The military prospects are bleak; he told us: “NATO says it will not help Ukraine with troops or direct assistance to repel the Russian forces. There is no way that Ukrainian forces have either the airpower or materiel to halt and repel the invasion.

“NATO could have done more in the years since Russia’s first aggression against Ukraine in 2014. But it did almost nothing.

“In the meantime, Russia has bolstered the puppet states of Belarus, Transnistria (on the border of Moldova), annexed part of Georgia, Kazakhstan, and destroyed Chechnya. And the world has done nothing.

“Inaction has given Putin confidence that he can get away with militarism and Russian imperialism.”

He said in a similarly bleak vein: “There is no doubt that Russian forces will target Ukrainian political leaders for assassination. They will try to impose rule by terror and obliterate Ukraine’s ability to exist as an independent and free nation.

“While everyone expected military action by Russia, within Ukraine there is disbelief at its scale. Ukrainians expected escalation, but nothing like what has happened in the last twenty-four hours.”

And yet, he thought, hope remained: “It is one thing to invade a country and another thing to hold on to it.

“Ukrainians are ready to fight and fight hard against occupying forces. I spoke to my 74-year-old cousin and asked him what he would do. He said, ‘I am here to the end’. 
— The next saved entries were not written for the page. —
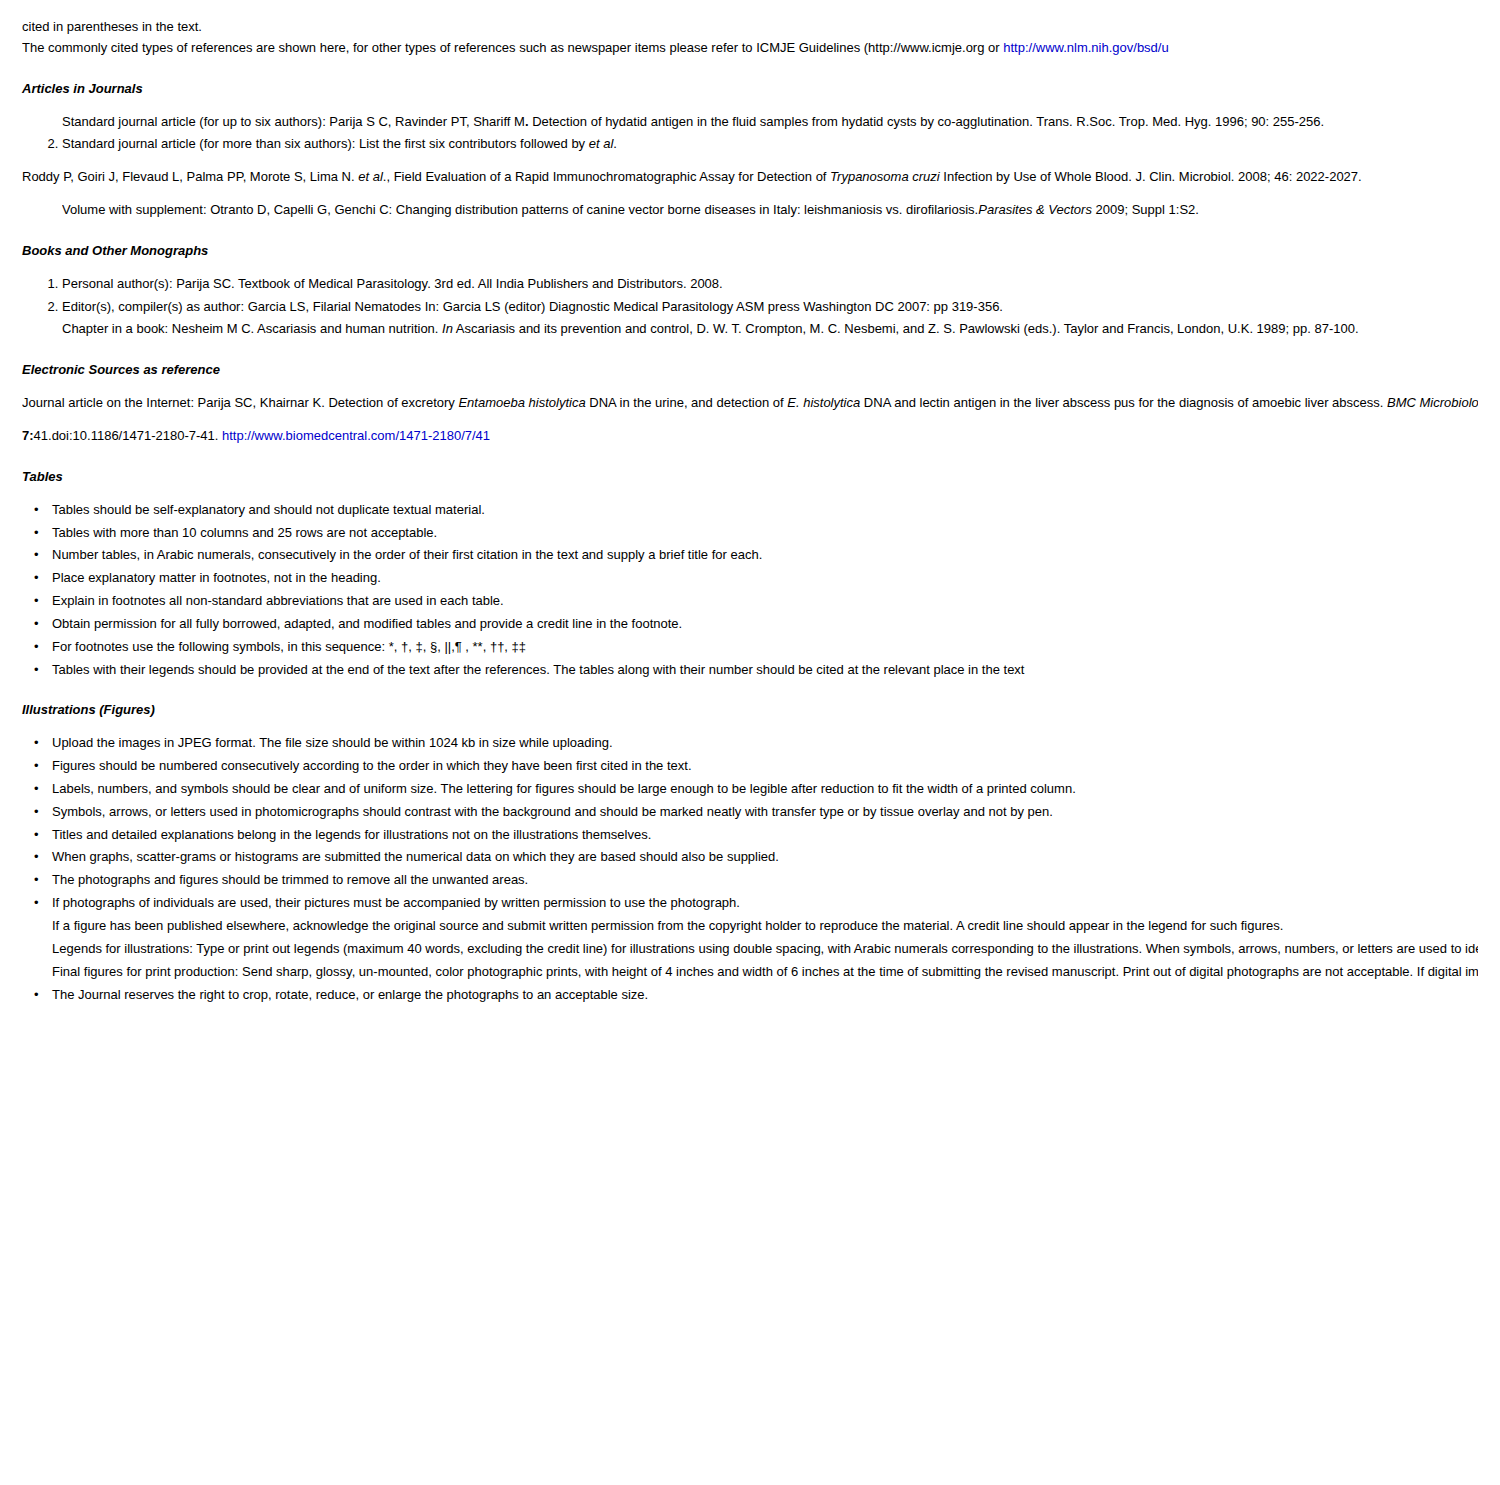cited in parentheses in the text.
The commonly cited types of references are shown here, for other types of references such as newspaper items please refer to ICMJE Guidelines (http://www.icmje.org or http://www.nlm.nih.gov/bsd/u
Articles in Journals
Standard journal article (for up to six authors): Parija S C, Ravinder PT, Shariff M. Detection of hydatid antigen in the fluid samples from hydatid cysts by co-agglutination. Trans. R.Soc. Trop. Med. Hyg. 1996; 90: 255-256.
Standard journal article (for more than six authors): List the first six contributors followed by et al.
Roddy P, Goiri J, Flevaud L, Palma PP, Morote S, Lima N. et al., Field Evaluation of a Rapid Immunochromatographic Assay for Detection of Trypanosoma cruzi Infection by Use of Whole Blood. J. Clin. Microbiol. 2008; 46: 2022-2027.
Volume with supplement: Otranto D, Capelli G, Genchi C: Changing distribution patterns of canine vector borne diseases in Italy: leishmaniosis vs. dirofilariosis.Parasites & Vectors 2009; Suppl 1:S2.
Books and Other Monographs
Personal author(s): Parija SC. Textbook of Medical Parasitology. 3rd ed. All India Publishers and Distributors. 2008.
Editor(s), compiler(s) as author: Garcia LS, Filarial Nematodes In: Garcia LS (editor) Diagnostic Medical Parasitology ASM press Washington DC 2007: pp 319-356.
Chapter in a book: Nesheim M C. Ascariasis and human nutrition. In Ascariasis and its prevention and control, D. W. T. Crompton, M. C. Nesbemi, and Z. S. Pawlowski (eds.). Taylor and Francis, London, U.K. 1989; pp. 87-100.
Electronic Sources as reference
Journal article on the Internet: Parija SC, Khairnar K. Detection of excretory Entamoeba histolytica DNA in the urine, and detection of E. histolytica DNA and lectin antigen in the liver abscess pus for the diagnosis of amoebic liver abscess. BMC Microbiology 2007;
7: 41.doi:10.1186/1471-2180-7-41. http://www.biomedcentral.com/1471-2180/7/41
Tables
Tables should be self-explanatory and should not duplicate textual material.
Tables with more than 10 columns and 25 rows are not acceptable.
Number tables, in Arabic numerals, consecutively in the order of their first citation in the text and supply a brief title for each.
Place explanatory matter in footnotes, not in the heading.
Explain in footnotes all non-standard abbreviations that are used in each table.
Obtain permission for all fully borrowed, adapted, and modified tables and provide a credit line in the footnote.
For footnotes use the following symbols, in this sequence: *, †, ‡, §, ||,¶ , **, ††, ‡‡
Tables with their legends should be provided at the end of the text after the references. The tables along with their number should be cited at the relevant place in the text
Illustrations (Figures)
Upload the images in JPEG format. The file size should be within 1024 kb in size while uploading.
Figures should be numbered consecutively according to the order in which they have been first cited in the text.
Labels, numbers, and symbols should be clear and of uniform size. The lettering for figures should be large enough to be legible after reduction to fit the width of a printed column.
Symbols, arrows, or letters used in photomicrographs should contrast with the background and should be marked neatly with transfer type or by tissue overlay and not by pen.
Titles and detailed explanations belong in the legends for illustrations not on the illustrations themselves.
When graphs, scatter-grams or histograms are submitted the numerical data on which they are based should also be supplied.
The photographs and figures should be trimmed to remove all the unwanted areas.
If photographs of individuals are used, their pictures must be accompanied by written permission to use the photograph.
If a figure has been published elsewhere, acknowledge the original source and submit written permission from the copyright holder to reproduce the material. A credit line should appear in the legend for such figures.
Legends for illustrations: Type or print out legends (maximum 40 words, excluding the credit line) for illustrations using double spacing, with Arabic numerals corresponding to the illustrations. When symbols, arrows, numbers, or letters are used to identify parts of the illustrations, identify and explain each one in the legend. Explain the internal scale (magnification) and identify the method of staining in photomicrographs.
Final figures for print production: Send sharp, glossy, un-mounted, color photographic prints, with height of 4 inches and width of 6 inches at the time of submitting the revised manuscript. Print out of digital photographs are not acceptable. If digital images are the only source of images, ensure that the image has minimum resolution of 300 dpi or 1800 x 1600 pixels in TIFF format. Send the images on a CD. Each figure should have a label pasted (avoid use of liquid gum for pasting) on its back indicating the number of the figure, the running title, top of the figure and the legends of the figure. Do not write the contributor/s' name/s. Do not write on the back of figures, scratch, or mark them by using paper clips.
The Journal reserves the right to crop, rotate, reduce, or enlarge the photographs to an acceptable size.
“Russia faces a war by partisans resisting them as they try to maintain their occupation. The people are armed, veterans stand ready, forces will move underground and harry the Russians at every turn. 

“The costs of occupation to the Russians will be high.”

Mick Antoniw was critical of NATO’s unwillingness to support Ukraine and pointed out the wider dangers a successful invasion would pose to European security.

“Annexing the whole of Ukraine is a threat to the whole of Europe. Poland, Hungary, Romania, and Moldova border the nation. Further north, what message does standing aside and letting this happen give to the Baltic states: Lithuania, Estonia, and Latvia?”

We asked what measures – short of military action – must immediately be taken to punish Russian aggression.For Wales, he said: “We are a nation of sanctuary. I hope those countries bordering Ukraine will take in those fleeing conflict. Wales must accept those who need shelter, support, and safe homes while Russian forces occupy Ukrainian soil.”

As for the UK, he said it was time to get hard and not rely on evasions and compromises. “There must be a total shutdown of economic ties, cultural ties, and trade with the Russian Federation. The whole of Europe must unite in that approach.”Sanctions must be of an unprecedented scale.

The UK Government’s response, so far, has been pathetic.”Mr Antoniw continued: “London is the corruption capital of the world.

“The City of London makes a living from laundering Russian money stolen from the Russia people. We must take action to end the UK’s toxic relationship with dirty Russian money. We must clean up our own political system, which has allowed Russian influence to penetrate to the heart of Government in exchange for stolen money.”

When we asked Mick Antoniw whether he would support military action against Russia, his answer was unequivocal: “Yes.”